Top of EXERCISE DATA
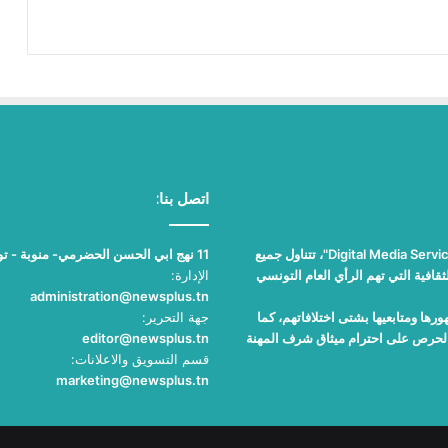
اتصل بنا:
"نيوز بلوس"، جريدة الكترونية مستقلة جامعة، تصدر عن مؤسسة "Digital Media Services"، تتناول جميع
11 نهج ابي الحسن الحضرمي- منوبة - تونس
قافية التي تهم الرأي العام التونسي
الإدارة:
administration@newsplus.tn
ها ومتابعيها بشتى اختلافاتهم، كما
جهة التحرير:
والحرص على احترام ميثاق شرف المهنة
editor@newsplus.tn
قسم التسويق والاعلانات:
marketing@newsplus.tn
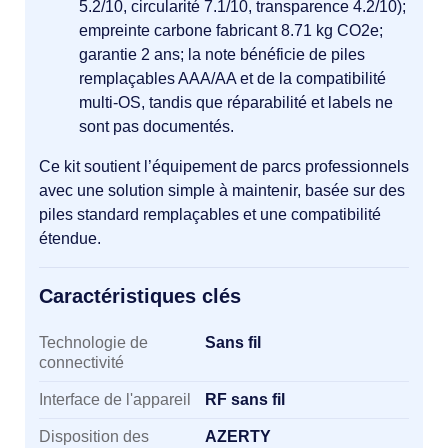
5.2/10, circularité 7.1/10, transparence 4.2/10);
empreinte carbone fabricant 8.71 kg CO2e;
garantie 2 ans; la note bénéficie de piles
remplaçables AAA/AA et de la compatibilité
multi-OS, tandis que réparabilité et labels ne
sont pas documentés.
Ce kit soutient l’équipement de parcs professionnels
avec une solution simple à maintenir, basée sur des
piles standard remplaçables et une compatibilité
étendue.
Caractéristiques clés
Caractéristiques clés
Technologie de
Sans fil
connectivité
Interface de l'appareil
RF sans fil
Disposition des
AZERTY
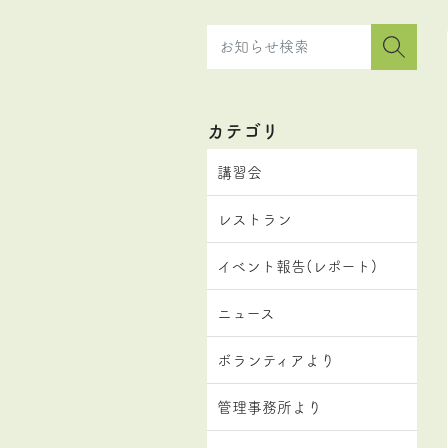
カテゴリ
講習会
レストラン
イベント報告(レポート)
ニュース
ボランティアより
管理事務所より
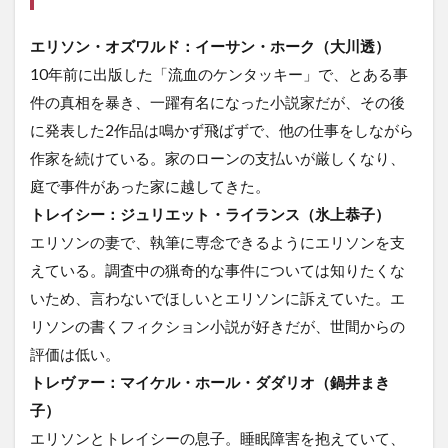
エリソン・オズワルド：イーサン・ホーク（大川透）
10年前に出版した「流血のケンタッキー」で、とある事
件の真相を暴き、一躍有名になった小説家だが、その後
に発表した2作品は鳴かず飛ばずで、他の仕事をしながら
作家を続けている。家のローンの支払いが厳しくなり、
庭で事件があった家に越してきた。
トレイシー：ジュリエット・ライランス（氷上恭子）
エリソンの妻で、執筆に専念できるようにエリソンを支
えている。調査中の猟奇的な事件については知りたくな
いため、言わないでほしいとエリソンに訴えていた。エ
リソンの書くフィクション小説が好きだが、世間からの
評価は低い。
トレヴァー：マイケル・ホール・ダダリオ（鍋井まき
子）
エリソンとトレイシーの息子。睡眠障害を抱えていて、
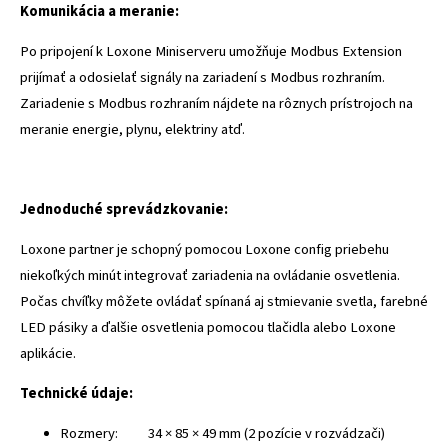
Komunikácia a meranie:
Po pripojení k Loxone Miniserveru umožňuje Modbus Extension
prijímať a odosielať signály na zariadení s Modbus rozhraním.
Zariadenie s Modbus rozhraním nájdete na rôznych prístrojoch na
meranie energie, plynu, elektriny atď.
Jednoduché sprevádzkovanie:
Loxone partner je schopný pomocou Loxone config priebehu
niekoľkých minút integrovať zariadenia na ovládanie osvetlenia.
Počas chvíľky môžete ovládať spínaná aj stmievanie svetla, farebné
LED pásiky a ďalšie osvetlenia pomocou tlačidla alebo Loxone
aplikácie.
Technické údaje:
Rozmery: 34 × 85 × 49 mm (2 pozície v rozvádzači)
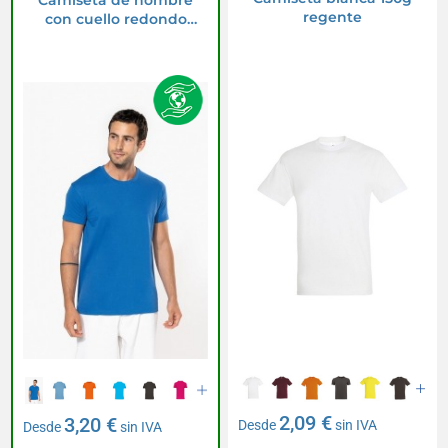
Camiseta de hombre
regente
con cuello redondo
Bio150IC
2,09 €
3,20 €
Desde
sin IVA
Desde
sin IVA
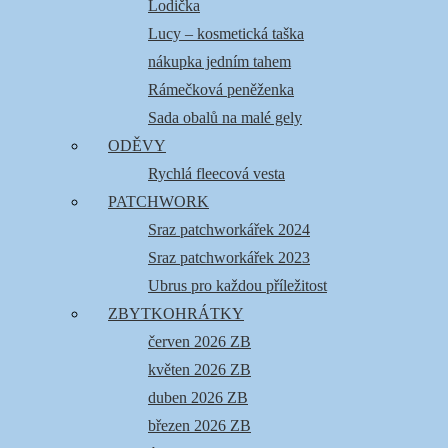
Lodička
Lucy – kosmetická taška
nákupka jedním tahem
Rámečková peněženka
Sada obalů na malé gely
ODĚVY
Rychlá fleecová vesta
PATCHWORK
Sraz patchworkářek 2024
Sraz patchworkářek 2023
Ubrus pro každou příležitost
ZBYTKOHRÁTKY
červen 2026 ZB
květen 2026 ZB
duben 2026 ZB
březen 2026 ZB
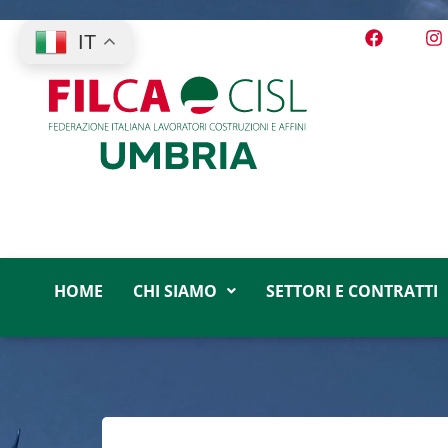
IT
HOME
CHI SIAMO
SETTORI E CONTRATTI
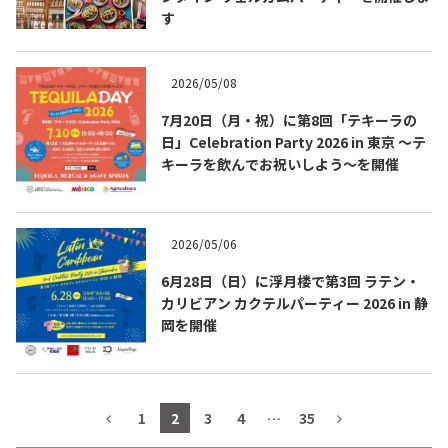
す
テキーラマップ
Tequila Map
2026/05/08
メキシコ料理
Cuisines of Mexico
7月20日（月・祝）に第8回「テキーラの
日」Celebration Party 2026 in 東京 ～テ
キーラを飲んでお祝いしよう～を開催
メキシコ旅行
Travel of Mexico
2026/05/06
メキシコの記念日
Events of Mexico
6月28日（日）に浮月楼で第3回 ラテン・
カリビアン カクテルパーティー 2026 in 静
岡を開催
トピックス一覧
イベント一覧
Topics List
Events List
テキーラ・メスカルが飲める
1
2
3
4
…
35
お問合せ
バー＆レストラン
Contact
Bar & Restaurant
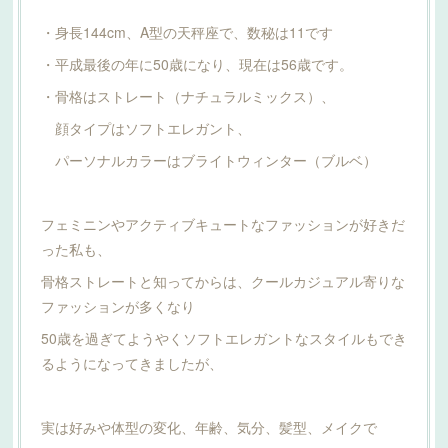
・身長144cm、A型の天秤座で、数秘は11です
・平成最後の年に50歳になり、現在は56歳です。
・骨格はストレート（ナチュラルミックス）、
顔タイプはソフトエレガント、
パーソナルカラーはブライトウィンター（ブルベ）
フェミニンやアクティブキュートなファッションが好きだ
った私も、
骨格ストレートと知ってからは、クールカジュアル寄りな
ファッションが多くなり
50歳を過ぎてようやくソフトエレガントなスタイルもでき
るようになってきましたが、
実は好みや体型の変化、年齢、気分、髪型、メイクで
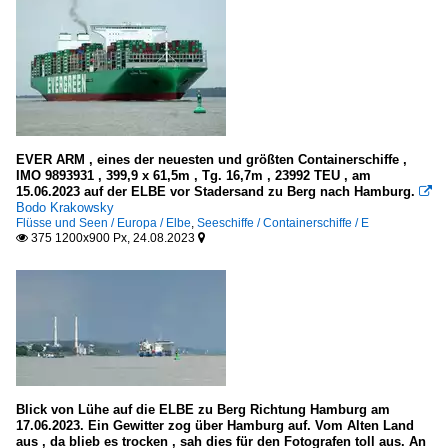
EVER ARM , eines der neuesten und größten Containerschiffe ,
IMO 9893931 , 399,9 x 61,5m , Tg. 16,7m , 23992 TEU , am
15.06.2023 auf der ELBE vor Stadersand zu Berg nach Hamburg.

Bodo Krakowsky
Flüsse und Seen / Europa / Elbe
,
Seeschiffe / Containerschiffe / E
375 1200x900 Px, 24.08.2023


Blick von Lühe auf die ELBE zu Berg Richtung Hamburg am
17.06.2023. Ein Gewitter zog über Hamburg auf. Vom Alten Land
aus , da blieb es trocken , sah dies für den Fotografen toll aus. An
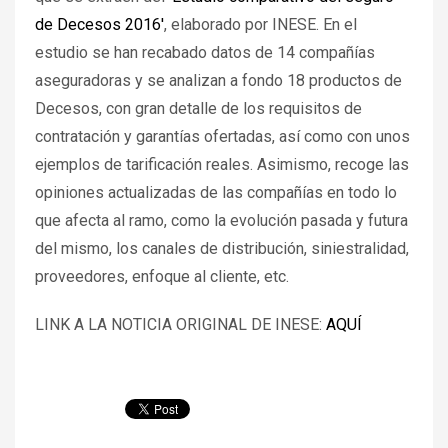
de Decesos 2016'
, elaborado por INESE. En el
estudio se han recabado datos de 14 compañías
aseguradoras y se analizan a fondo 18 productos de
Decesos, con gran detalle de los requisitos de
contratación y garantías ofertadas, así como con unos
ejemplos de tarificación reales. Asimismo, recoge las
opiniones actualizadas de las compañías en todo lo
que afecta al ramo, como la evolución pasada y futura
del mismo, los canales de distribución, siniestralidad,
proveedores, enfoque al cliente, etc.
LINK A LA NOTICIA ORIGINAL DE INESE:
AQUÍ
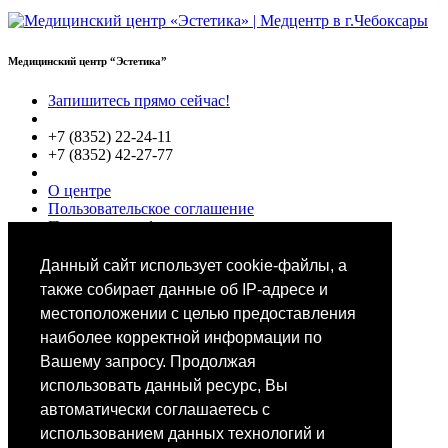
Медицинский центр “Эстетика”
Запишитесь прямо сейчас!
+7 (8352) 22-24-11
+7 (8352) 42-27-77
О центре
Пользовательское соглашение
Политики конфиденциальности
Цены
Специалисты
Данный сайт использует cookie-файлы, а
Выбор звезд
также собирает данные об IP-адресе и
местоположении с целью предоставления
наиболее корректной информации по
Вашему запросу. Продолжая
использовать данный ресурс, Вы
автоматически соглашаетесь с
Мобильное приложение
использованием данных технологий и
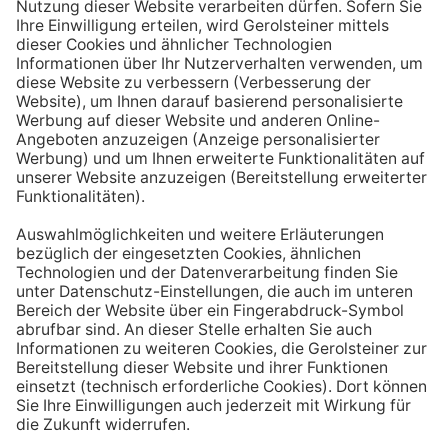
Aufstehen ein großes Glas Wasser trinken. Stelle dir
zum Beispiel eine Flasche Mineralwasser direkt ans
Bett, damit du dieses kleine Morgenritual sofort
durchführen kannst.
Tipp #3: Vor und während jeder Mahlzeit
ein Glas Wasser trinken
Dadurch verknüpfst du das Trinken mit einem Ereignis.
Wenn du ein Glas Wasser rund eine halbe Stunde vor
einer Mahlzeit trinken, unterstützt du außerdem die
Produktion von Verdauungssäften. Zusätzlich fördert
das Trinken während des Essens das Sättigungsgefühl.
Tipp #4: Peppe dein Wasser auf
Wenn dir der Geschmack von purem Mineralwasser
nicht reichen sollte, dann kannst du deine Getränke mit
einfachen Mitteln verfeinern. Mische dir einfach
gelegentlich eine Saftschorle oder sorge mit einer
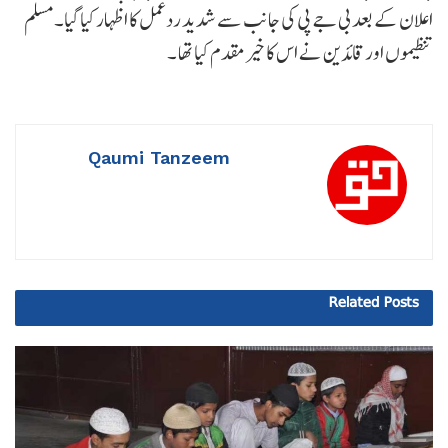
اعلان کے بعد بی جے پی کی جانب سے شدید ردعمل کا اظہار کیا گیا۔مسلم
تنظیموں اور قائدین نے اس کا خیرمقدم کیا تھا ۔
Qaumi Tanzeem
Related
Posts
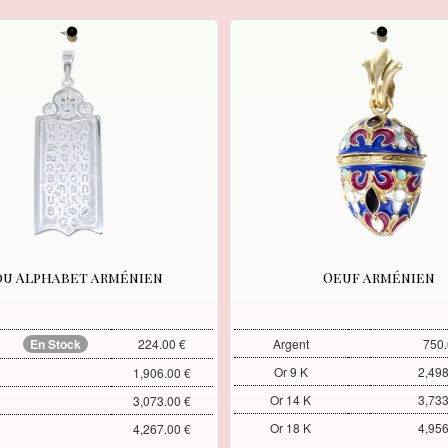
ou Alphabet arménien
Oeuf arménien
En Stock
224.00 €
Argent
750.
Or 9 K
2,498
1,906.00 €
Or 14 K
3,733
3,073.00 €
Or 18 K
4,956
4,267.00 €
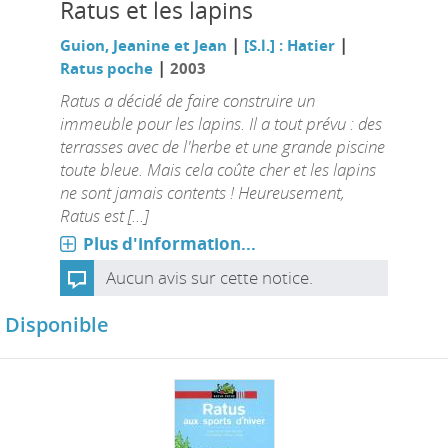
Ratus et les lapins
|
|
Guion, Jeanine et Jean
[S.l.] : Hatier
|
Ratus poche
2003
Ratus a décidé de faire construire un
immeuble pour les lapins. Il a tout prévu : des
terrasses avec de l'herbe et une grande piscine
toute bleue. Mais cela coûte cher et les lapins
ne sont jamais contents ! Heureusement,
Ratus est [...]
Plus d'information...
Aucun avis sur cette notice.
Disponible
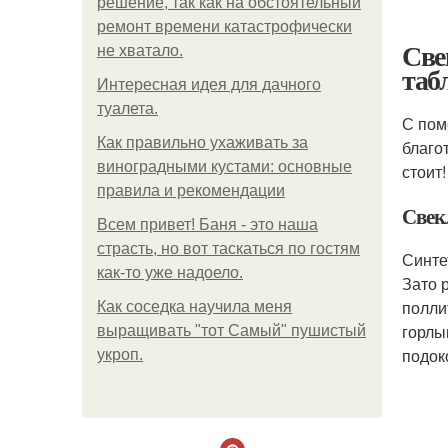
решение, так как на обстоятельный
ремонт времени катастрофически
Све
не хватало.
таб
Интересная идея для дачного
туалета.
С пом
Как правильно ухаживать за
благо
виноградными кустами: основные
стоит!
правила и рекомендации
Свек
Всем привет! Баня - это наша
страсть, но вот таскаться по гостям
Синтет
как-то уже надоело.
Зато 
полли
Как соседка научила меня
горлы
выращивать "тот Самый" пушистый
подок
укроп.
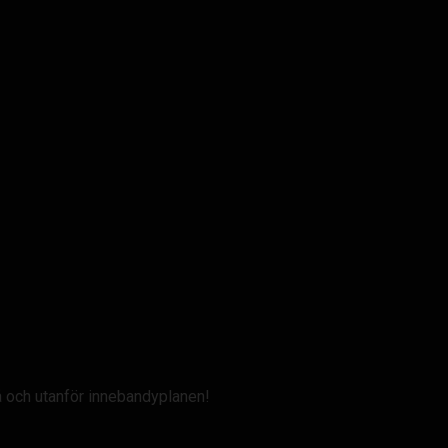
å och utanför innebandyplanen!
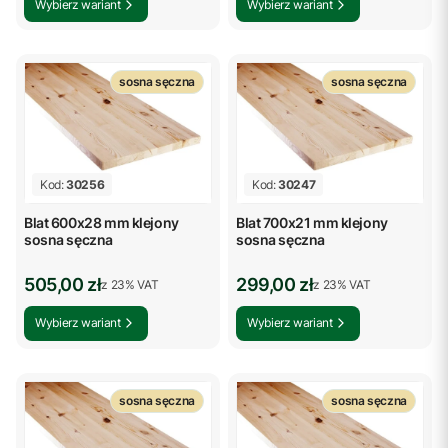
Wybierz wariant
Wybierz wariant
sosna sęczna
sosna sęczna
Kod:
30256
Kod:
30247
Blat 600x28 mm klejony
Blat 700x21 mm klejony
sosna sęczna
sosna sęczna
Cena brutto
Cena brutto
505,00 zł
299,00 zł
z %s VAT
z %s VAT
z
23%
VAT
z
23%
VAT
Wybierz wariant
Wybierz wariant
sosna sęczna
sosna sęczna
Bottom of EXERCISE DATA
Your answer should be the exact lines above from the one containing "červen 2026 ZB" through the one containing "顔タイプはソフトエレガント、", with both end lines kept and the pictures removed, please.

červen 2026 ZB
květen 2026 ZB
duben 2026 ZB
březen 2026 ZB
IT
HOME
CHI SIAMO
SETTORI E CONTRATTI
す
テキーラマップ
Tequila Map
2026/05/08
メキシコ料理
Cuisines of Mexico
7月20日（月・祝）に第8回「テキーラの
日」Celebration Party 2026 in 東京 ～テ
キーラを飲んでお祝いしよう～を開催
メキシコ旅行
Travel of Mexico
2026/05/06
メキシコの記念日
Events of Mexico
6月28日（日）に浮月楼で第3回 ラテン・
カリビアン カクテルパーティー 2026 in 静
岡を開催
トピックス一覧
イベント一覧
Topics List
Events List
テキーラ・メスカルが飲める
1
2
3
4
…
35
お問合せ
バー＆レストラン
Contact
Bar & Restaurant
・身長144cm、A型の天秤座で、数秘は11です
・平成最後の年に50歳になり、現在は56歳です。
・骨格はストレート（ナチュラルミックス）、
顔タイプはソフトエレガント、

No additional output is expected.